El crecimiento económico no es en sí una estrategia, ni menos un proyecto. Para que lo sea debe acompañarse de otras definiciones. Algunas de carácter puramente técnico: a qué sectores se le asignará la principal función dinamizadora, cuáles serán las políticas fiscales y monetarias idóneas, etc. Y otras son de carácter político y social.
En Chile, en los análisis y discusiones sistemáticamente se ha soslayado que la lógica del crecimiento, especialmente en situaciones de crisis o de deterioro de la actividad económica, entraña aceptar una contradicción entre las medidas favorables al crecimiento y aquéllas que apuntan a la solución de problemas sociales y/o al desarrollo social. Priorizar el crecimiento económico no es una definición políticamente inocua, aséptica, neutral.
En una economía de mercado y, además en estado de relativo estancamiento, privilegiar el crecimiento económico conlleva ineluctablemente a medidas que faciliten las ganancias empresariales, la acumulación y la inversión. Medidas que normalmente tienen, como contrapartes, desmedros o límites mayores al gasto social, cancelación o minimización de mecanismos redistributivos, afectación de los salarios, etc.

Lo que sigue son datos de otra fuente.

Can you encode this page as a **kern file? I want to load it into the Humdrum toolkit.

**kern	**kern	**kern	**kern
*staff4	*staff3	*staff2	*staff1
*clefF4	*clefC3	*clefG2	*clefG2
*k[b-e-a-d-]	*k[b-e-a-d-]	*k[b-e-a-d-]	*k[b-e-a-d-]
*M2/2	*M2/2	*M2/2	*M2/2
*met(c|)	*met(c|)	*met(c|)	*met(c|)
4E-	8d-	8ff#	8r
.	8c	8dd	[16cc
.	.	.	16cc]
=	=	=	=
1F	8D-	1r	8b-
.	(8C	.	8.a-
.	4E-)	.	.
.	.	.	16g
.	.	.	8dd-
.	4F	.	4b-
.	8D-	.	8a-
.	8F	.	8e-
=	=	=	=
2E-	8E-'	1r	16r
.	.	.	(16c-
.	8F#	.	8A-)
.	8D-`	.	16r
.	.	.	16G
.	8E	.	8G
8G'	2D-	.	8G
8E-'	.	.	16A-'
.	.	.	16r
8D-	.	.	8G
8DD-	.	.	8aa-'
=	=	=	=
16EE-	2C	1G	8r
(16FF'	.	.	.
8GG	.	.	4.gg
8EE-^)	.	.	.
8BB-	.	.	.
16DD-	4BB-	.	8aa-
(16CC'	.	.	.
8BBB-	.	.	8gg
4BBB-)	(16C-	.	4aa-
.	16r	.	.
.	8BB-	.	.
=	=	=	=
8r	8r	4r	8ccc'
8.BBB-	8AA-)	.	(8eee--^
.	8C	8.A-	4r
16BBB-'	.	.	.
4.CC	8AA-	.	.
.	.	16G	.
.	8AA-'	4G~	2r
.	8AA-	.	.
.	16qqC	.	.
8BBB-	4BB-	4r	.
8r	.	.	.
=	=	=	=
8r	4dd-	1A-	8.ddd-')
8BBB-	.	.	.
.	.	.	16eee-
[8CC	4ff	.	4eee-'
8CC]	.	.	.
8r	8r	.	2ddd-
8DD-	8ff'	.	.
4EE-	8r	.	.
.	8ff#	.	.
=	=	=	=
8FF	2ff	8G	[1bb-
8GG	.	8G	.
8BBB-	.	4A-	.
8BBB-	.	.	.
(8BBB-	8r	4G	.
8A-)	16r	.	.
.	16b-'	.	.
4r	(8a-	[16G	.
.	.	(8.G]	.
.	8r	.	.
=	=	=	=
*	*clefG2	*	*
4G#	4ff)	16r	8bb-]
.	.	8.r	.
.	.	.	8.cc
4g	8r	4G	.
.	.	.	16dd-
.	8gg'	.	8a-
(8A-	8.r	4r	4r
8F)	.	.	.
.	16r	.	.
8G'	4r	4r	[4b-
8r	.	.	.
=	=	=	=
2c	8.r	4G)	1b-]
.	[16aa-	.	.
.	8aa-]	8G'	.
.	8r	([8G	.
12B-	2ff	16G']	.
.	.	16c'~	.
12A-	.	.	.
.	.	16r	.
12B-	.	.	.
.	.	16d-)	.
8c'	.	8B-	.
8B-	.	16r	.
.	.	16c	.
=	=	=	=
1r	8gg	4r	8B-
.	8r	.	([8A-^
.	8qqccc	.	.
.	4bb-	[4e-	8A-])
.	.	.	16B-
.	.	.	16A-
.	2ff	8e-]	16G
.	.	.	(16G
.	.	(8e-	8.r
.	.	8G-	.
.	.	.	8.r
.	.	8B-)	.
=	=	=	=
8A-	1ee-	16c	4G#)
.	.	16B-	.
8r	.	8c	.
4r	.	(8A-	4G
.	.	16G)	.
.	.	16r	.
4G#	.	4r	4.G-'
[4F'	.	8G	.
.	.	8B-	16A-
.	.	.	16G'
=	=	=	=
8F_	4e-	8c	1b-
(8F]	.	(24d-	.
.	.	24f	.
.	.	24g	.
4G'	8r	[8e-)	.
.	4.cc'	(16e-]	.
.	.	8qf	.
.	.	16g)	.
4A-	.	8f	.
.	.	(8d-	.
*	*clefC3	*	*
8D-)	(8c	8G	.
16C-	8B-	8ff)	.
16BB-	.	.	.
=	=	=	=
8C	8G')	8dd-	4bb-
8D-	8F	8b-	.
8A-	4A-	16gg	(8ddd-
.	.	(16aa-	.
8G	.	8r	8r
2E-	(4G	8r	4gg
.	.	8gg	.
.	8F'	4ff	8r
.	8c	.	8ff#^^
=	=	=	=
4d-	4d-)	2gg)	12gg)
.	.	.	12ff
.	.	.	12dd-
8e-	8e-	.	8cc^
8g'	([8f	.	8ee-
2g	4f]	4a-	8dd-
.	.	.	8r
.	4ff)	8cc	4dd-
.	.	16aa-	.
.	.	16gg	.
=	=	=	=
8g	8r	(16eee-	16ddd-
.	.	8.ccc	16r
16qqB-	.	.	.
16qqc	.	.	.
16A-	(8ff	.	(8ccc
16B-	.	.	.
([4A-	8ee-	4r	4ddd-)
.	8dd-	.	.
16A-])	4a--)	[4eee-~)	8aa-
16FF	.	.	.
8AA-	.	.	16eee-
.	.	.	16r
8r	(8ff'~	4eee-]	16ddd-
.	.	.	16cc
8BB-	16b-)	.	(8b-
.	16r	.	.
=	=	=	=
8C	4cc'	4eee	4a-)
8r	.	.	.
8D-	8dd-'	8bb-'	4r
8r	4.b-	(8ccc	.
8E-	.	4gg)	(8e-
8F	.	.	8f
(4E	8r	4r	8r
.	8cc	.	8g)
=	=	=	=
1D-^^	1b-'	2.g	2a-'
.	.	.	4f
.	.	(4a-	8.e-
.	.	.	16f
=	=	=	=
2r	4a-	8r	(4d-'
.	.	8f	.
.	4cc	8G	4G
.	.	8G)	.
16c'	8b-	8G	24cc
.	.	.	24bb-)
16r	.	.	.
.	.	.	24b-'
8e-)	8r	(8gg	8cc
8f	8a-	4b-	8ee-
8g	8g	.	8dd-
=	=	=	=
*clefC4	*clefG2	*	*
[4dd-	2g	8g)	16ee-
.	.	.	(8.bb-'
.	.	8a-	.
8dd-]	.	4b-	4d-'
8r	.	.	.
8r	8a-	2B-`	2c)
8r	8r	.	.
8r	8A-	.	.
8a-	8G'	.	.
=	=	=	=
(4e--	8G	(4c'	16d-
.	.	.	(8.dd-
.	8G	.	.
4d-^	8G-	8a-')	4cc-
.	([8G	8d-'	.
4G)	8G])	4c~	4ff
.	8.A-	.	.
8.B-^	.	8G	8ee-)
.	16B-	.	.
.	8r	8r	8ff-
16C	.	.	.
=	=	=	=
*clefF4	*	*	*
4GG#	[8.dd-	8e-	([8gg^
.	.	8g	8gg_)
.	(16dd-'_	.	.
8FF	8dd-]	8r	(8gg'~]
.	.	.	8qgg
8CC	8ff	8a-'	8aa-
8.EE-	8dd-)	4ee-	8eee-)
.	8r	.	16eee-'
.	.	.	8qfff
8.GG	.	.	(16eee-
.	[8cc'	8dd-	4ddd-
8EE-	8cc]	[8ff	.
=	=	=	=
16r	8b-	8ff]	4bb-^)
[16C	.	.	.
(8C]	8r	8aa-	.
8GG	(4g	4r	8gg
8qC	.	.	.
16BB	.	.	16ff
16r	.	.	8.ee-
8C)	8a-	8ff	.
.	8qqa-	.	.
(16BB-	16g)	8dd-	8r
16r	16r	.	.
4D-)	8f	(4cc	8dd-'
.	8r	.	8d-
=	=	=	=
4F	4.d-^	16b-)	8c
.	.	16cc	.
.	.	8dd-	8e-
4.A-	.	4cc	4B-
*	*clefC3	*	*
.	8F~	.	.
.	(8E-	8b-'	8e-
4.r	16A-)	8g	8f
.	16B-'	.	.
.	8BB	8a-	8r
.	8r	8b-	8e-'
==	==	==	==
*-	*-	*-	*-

En el ámbito estricto de la política, significa búsquedas de alianzas preferentes con el empresariado, concesiones hacia éste en cuanto a determinadas funciones estatales, políticas de disciplinamiento social, etc.
Tal vez, efectivamente Chile requiera de un esfuerzo especial para reimpulsar el crecimiento económico. Pero si es así, entonces, lo adecuado es elaborar un proyecto estratégico que englobe y oriente las conflictividades que entraña una definición de esta naturaleza. Porque apostar sin más ni más al crecimiento económico – tras lo cual está la peregrina tesis de que la economía conforma un subsistema autónomo – es renunciar de facto al liderazgo gubernamental y aventurarse a someter al país a otra etapa de imprevisiones e improvisaciones. Sin proyecto orientador, acentuar en el crecimiento económico per sé instala el peligro de que sean las dinámicas de éste las que configuren espontánea y autónomamente una suerte de proyecto-país al que la política y el gobierno deberán subordinarse.
En definitiva, si la decisión es privilegiar el crecimiento económico, en una connotación casi de emergencia, es menester una estrategia proyectiva que atienda el conjunto de conflictividades y costos que tal definición implica. Y una estrategia de tal carácter sólo es viable si se afianza intelectualmente, si su sustancia se consensúa socialmente y si, en torno a ella, se edifica un respaldo político contundente.
Nada de eso se logra operando en sordina y sorprendiendo con hechos consumados.